Should installed in one of those wooded areas off of the park strip where the hobos are living high off the grid . Be a great homeless area . It would be like a bee hive of illicit activity . Free camp sites , cheap smokes , lots ole pop and whiskey . Great place to meet another degenerate who defies all civil laws . What a joke . Courts will smash this one pretty hard . Should have been done four years ago when the rats where controlling the WhiteHouse . Another missed opportunity folks .
Hey, Trudy:
In 2021, federal Judge Dabney Friedrich ruled against Eklutna in a lawsuit it brought against the U.S. Department of Interior for not allowing Eklutna to use the Ondola Allotment (the real property where the Eklutna casino sits) for gambling.
“Judge Friedrich reasoned that Interior had properly applied its internal legal guidance that was, at that time, a 1993 legal opinion by then-Interior Solicitor Thomas Sansonetti.”
OOPS. Whomever paid you for your services needs their money back.
UPDATE: Lawsuit filed in Washington DC.
Life is a highway-Amazon got big enough to finance quicker development for off and on ramps on Interstate Highways because the fact is private-public agreements are brokered with private money- government authorization.
Government at its best reduces red tape.
Gross Domestic Product (GDP) is the baseline measurement of influence.

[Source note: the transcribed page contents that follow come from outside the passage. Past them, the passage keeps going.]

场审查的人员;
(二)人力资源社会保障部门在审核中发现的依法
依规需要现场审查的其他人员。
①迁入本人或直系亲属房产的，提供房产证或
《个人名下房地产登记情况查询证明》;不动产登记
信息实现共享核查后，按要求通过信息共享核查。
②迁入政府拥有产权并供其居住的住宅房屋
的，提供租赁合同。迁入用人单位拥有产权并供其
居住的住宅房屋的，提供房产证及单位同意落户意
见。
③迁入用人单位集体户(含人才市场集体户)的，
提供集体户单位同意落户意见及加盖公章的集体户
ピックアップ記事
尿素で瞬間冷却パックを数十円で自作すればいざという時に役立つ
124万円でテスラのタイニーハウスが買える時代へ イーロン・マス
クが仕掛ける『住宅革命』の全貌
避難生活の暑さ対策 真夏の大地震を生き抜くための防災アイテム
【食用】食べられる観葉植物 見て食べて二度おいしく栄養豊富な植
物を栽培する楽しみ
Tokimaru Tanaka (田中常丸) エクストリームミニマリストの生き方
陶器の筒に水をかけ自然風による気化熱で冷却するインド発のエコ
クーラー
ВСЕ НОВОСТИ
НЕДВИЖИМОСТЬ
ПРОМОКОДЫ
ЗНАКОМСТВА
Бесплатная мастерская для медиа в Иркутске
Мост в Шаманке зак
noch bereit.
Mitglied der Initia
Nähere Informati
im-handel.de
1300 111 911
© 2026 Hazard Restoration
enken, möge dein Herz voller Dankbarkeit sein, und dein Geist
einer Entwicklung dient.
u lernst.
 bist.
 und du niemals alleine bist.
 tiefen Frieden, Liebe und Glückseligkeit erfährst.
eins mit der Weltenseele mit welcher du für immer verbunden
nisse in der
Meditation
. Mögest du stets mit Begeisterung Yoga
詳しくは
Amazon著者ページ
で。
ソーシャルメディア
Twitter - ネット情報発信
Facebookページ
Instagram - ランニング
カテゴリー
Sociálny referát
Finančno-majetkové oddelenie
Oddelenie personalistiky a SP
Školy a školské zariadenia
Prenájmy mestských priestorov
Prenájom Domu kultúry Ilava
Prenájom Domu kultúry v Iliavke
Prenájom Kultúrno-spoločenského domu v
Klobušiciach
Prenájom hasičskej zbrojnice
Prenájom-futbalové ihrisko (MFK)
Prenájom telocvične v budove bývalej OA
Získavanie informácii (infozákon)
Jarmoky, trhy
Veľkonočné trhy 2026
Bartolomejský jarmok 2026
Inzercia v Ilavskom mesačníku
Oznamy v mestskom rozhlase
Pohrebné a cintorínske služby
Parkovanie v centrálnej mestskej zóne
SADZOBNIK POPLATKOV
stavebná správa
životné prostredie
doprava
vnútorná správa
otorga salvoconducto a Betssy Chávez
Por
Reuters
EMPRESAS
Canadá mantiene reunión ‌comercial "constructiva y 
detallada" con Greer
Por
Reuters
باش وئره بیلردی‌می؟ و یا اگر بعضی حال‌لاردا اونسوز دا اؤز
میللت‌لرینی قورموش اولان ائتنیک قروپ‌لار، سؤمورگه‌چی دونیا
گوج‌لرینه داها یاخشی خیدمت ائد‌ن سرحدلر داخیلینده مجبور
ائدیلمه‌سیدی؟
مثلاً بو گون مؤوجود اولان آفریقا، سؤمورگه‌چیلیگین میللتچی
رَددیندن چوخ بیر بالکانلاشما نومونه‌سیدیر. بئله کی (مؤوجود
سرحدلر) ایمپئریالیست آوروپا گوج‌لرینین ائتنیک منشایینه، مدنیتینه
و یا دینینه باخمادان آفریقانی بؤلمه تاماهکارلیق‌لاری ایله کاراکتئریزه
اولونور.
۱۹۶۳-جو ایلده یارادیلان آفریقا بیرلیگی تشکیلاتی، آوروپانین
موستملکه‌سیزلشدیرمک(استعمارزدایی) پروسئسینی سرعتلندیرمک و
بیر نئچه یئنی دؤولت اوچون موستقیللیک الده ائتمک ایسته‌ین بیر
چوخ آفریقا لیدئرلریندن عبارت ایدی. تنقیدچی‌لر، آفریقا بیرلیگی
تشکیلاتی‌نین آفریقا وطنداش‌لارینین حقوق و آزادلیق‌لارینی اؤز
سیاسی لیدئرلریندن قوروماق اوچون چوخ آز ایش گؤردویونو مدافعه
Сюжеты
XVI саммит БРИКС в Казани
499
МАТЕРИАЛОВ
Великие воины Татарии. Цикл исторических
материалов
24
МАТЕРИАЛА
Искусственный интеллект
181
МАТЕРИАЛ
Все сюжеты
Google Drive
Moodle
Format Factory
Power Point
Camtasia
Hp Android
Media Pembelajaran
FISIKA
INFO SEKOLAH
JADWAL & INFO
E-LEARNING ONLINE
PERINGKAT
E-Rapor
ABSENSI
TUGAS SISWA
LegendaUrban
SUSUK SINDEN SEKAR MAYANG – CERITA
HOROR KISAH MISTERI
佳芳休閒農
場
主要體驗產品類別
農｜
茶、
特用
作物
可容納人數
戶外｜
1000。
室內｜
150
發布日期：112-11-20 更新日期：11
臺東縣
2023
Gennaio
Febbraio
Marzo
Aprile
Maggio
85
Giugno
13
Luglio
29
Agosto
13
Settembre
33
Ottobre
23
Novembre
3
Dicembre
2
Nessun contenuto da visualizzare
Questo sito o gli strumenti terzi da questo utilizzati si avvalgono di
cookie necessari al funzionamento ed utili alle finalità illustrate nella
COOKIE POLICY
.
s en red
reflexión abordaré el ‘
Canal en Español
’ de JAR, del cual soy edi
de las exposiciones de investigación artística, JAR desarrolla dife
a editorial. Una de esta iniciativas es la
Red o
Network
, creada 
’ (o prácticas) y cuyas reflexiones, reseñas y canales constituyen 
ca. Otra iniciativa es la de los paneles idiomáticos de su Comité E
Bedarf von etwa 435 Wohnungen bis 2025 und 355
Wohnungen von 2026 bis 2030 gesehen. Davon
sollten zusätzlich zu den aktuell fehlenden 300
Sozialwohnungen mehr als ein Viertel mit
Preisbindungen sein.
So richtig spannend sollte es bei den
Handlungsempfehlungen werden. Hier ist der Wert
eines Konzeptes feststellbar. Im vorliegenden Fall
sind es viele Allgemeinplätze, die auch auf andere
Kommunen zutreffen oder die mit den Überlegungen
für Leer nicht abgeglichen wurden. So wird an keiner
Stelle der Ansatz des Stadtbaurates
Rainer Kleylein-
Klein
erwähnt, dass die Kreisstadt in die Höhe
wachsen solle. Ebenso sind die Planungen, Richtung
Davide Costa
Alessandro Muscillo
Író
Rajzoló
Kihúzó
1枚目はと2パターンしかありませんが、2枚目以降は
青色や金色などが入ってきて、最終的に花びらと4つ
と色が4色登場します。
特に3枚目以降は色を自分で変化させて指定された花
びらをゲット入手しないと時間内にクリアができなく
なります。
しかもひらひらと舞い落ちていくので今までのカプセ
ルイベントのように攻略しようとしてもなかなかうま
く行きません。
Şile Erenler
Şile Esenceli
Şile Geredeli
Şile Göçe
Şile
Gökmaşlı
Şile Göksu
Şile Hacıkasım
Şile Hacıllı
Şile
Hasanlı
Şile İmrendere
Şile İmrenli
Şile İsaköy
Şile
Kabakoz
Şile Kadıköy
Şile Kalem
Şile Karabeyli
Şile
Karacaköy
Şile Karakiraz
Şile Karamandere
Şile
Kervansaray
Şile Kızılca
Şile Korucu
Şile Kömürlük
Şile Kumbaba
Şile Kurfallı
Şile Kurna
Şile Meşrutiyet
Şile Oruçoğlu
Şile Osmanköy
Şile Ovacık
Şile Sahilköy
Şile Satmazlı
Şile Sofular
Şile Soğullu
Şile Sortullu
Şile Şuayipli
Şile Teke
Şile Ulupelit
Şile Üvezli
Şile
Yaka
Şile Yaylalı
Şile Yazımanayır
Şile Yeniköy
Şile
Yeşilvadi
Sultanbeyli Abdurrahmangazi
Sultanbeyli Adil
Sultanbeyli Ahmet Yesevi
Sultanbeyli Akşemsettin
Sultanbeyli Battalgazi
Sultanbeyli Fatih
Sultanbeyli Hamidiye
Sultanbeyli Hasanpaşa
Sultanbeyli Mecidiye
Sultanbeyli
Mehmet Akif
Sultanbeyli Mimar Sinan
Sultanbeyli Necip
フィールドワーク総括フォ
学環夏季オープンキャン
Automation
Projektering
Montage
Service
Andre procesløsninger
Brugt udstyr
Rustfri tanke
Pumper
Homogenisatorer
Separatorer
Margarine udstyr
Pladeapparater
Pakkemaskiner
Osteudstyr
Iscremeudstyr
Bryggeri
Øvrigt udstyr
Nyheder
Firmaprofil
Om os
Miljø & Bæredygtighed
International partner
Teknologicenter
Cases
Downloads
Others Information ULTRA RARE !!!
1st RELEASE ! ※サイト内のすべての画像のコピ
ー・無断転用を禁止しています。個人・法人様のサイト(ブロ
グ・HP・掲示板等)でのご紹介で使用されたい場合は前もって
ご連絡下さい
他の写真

It is seriously a SouthPark cartoon episode happening right in the uptight, upright neighbors backyard who are throwing a fit for being concerned about their quality of life.
As vigilant homesteaders-they could embrace the value of their property as they witness the zoning changes right before their lemonade, ice tea, walking the grey hound bus that is barreling their way.
Progress baby.
Progress cuts both ways.
Embrace the suck.
Amazon.com offers positive benefits for everyone; jobs are created. The state and municipality will get some tax revenues.
None of that applies to the Casino.
Seriously, don’t you ever get tired of being wrong?
Thomas, it is entertaining to me how cliche’ you are by appointing yourself as an arbitrator with a proclamation that I am wrong – and ‘doubling-down’ with a patronizing rhetorical question – asking if I am tired of being wrong.
To that I simply say, Chin’ a Gaming Hall is open for business.
‘https://maps.app.goo.gl/s5A4qsNuH5xb5rPk9?g_st=com.google.maps.preview.copy
I prove you wrong with FACTS – mixed in with snarky, but honest comments.
I find it sad that you totally ignore my facts.. which makes you incredibly wrong.
You could apologize and admit you have been proven wrong. That’s where the healing can begin
But something tells me you lack empathy and humility.